[DATASET RECORDS]:

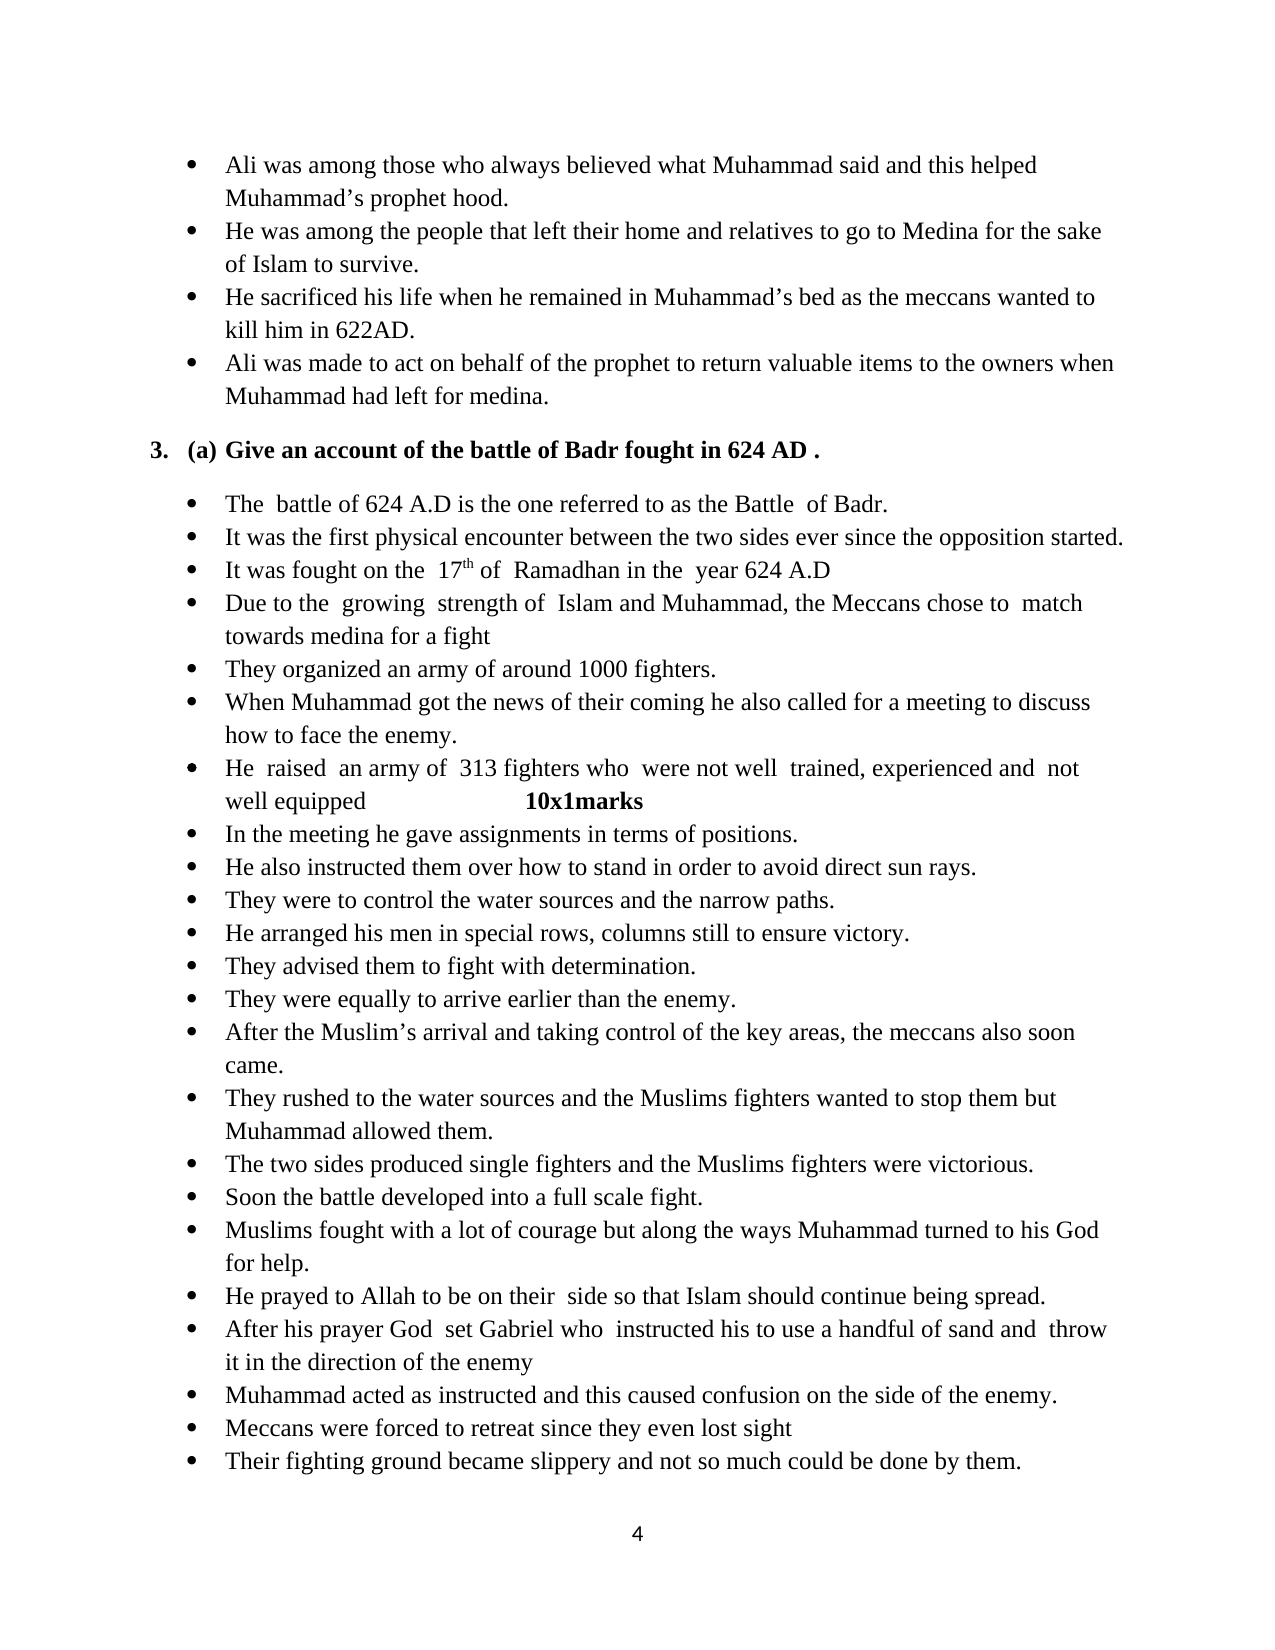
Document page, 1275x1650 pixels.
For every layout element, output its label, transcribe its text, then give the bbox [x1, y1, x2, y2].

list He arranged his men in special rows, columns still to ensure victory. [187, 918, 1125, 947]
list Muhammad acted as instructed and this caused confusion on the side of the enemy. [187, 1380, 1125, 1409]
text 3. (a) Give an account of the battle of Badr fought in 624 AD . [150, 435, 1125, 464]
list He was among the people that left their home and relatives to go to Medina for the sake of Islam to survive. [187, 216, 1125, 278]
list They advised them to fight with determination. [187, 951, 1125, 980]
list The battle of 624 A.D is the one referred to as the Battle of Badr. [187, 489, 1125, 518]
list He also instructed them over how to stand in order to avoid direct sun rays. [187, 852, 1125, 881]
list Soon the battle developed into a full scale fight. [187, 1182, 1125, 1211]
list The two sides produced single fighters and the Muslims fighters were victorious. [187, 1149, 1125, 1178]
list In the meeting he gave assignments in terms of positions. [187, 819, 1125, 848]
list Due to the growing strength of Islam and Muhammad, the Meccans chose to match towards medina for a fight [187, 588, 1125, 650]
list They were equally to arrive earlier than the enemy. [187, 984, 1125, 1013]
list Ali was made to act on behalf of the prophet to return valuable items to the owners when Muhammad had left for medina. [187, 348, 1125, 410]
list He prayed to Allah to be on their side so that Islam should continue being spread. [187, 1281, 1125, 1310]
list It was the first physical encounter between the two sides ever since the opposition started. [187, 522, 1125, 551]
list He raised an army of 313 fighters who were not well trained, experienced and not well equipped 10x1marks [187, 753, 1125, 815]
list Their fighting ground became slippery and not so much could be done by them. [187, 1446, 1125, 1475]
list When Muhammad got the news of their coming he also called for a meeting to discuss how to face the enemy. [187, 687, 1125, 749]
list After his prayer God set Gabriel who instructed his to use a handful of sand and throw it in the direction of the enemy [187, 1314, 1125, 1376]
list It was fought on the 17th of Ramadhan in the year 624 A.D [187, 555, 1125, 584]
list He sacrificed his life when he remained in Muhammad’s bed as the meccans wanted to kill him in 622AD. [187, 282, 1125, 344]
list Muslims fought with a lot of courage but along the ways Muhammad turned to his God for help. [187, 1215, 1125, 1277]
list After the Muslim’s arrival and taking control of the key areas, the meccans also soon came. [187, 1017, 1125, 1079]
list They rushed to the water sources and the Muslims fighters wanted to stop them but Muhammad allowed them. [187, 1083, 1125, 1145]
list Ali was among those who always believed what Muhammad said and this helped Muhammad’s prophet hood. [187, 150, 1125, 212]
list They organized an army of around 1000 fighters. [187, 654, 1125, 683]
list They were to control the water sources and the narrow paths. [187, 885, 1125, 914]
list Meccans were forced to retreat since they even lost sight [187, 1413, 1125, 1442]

* * *

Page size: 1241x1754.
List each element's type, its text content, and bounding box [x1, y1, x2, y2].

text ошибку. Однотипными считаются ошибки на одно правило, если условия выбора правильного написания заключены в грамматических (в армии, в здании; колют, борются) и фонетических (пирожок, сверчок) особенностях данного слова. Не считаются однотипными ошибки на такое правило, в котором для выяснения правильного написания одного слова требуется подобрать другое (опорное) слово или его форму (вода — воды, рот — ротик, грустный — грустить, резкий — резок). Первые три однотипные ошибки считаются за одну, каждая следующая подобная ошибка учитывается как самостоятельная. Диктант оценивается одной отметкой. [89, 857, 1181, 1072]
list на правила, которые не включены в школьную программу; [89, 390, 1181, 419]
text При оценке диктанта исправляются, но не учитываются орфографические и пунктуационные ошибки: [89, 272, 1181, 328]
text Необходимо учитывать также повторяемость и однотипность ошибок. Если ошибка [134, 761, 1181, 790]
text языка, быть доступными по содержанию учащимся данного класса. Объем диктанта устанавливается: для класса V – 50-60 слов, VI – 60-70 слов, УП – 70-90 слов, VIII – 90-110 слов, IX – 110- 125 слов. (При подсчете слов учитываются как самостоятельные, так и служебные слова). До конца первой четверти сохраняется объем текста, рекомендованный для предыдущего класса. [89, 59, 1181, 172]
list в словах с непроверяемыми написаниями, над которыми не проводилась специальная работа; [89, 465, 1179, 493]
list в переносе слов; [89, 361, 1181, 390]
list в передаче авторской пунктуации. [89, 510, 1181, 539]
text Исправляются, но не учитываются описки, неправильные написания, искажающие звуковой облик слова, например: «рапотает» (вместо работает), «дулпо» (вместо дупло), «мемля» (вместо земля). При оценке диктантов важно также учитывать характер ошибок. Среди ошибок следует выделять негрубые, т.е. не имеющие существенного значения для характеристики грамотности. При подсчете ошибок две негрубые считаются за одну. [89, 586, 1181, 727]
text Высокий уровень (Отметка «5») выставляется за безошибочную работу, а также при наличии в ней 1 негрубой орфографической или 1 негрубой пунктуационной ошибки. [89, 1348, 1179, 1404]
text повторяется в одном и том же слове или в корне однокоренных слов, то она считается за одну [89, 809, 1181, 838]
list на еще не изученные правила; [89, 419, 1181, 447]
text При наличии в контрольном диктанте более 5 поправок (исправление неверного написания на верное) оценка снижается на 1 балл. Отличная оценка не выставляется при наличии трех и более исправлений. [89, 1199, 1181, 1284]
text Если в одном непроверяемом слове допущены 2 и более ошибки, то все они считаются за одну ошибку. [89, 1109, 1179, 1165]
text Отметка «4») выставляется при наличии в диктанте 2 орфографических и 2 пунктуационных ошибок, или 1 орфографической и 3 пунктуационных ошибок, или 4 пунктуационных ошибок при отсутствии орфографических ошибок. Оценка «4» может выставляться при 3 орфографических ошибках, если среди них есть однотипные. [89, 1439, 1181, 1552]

[WHAT IS NEEDED]:
Looking at the records, how many lines include "this"? Respond with the number only.

[EXERCISE SOLUTION]:
2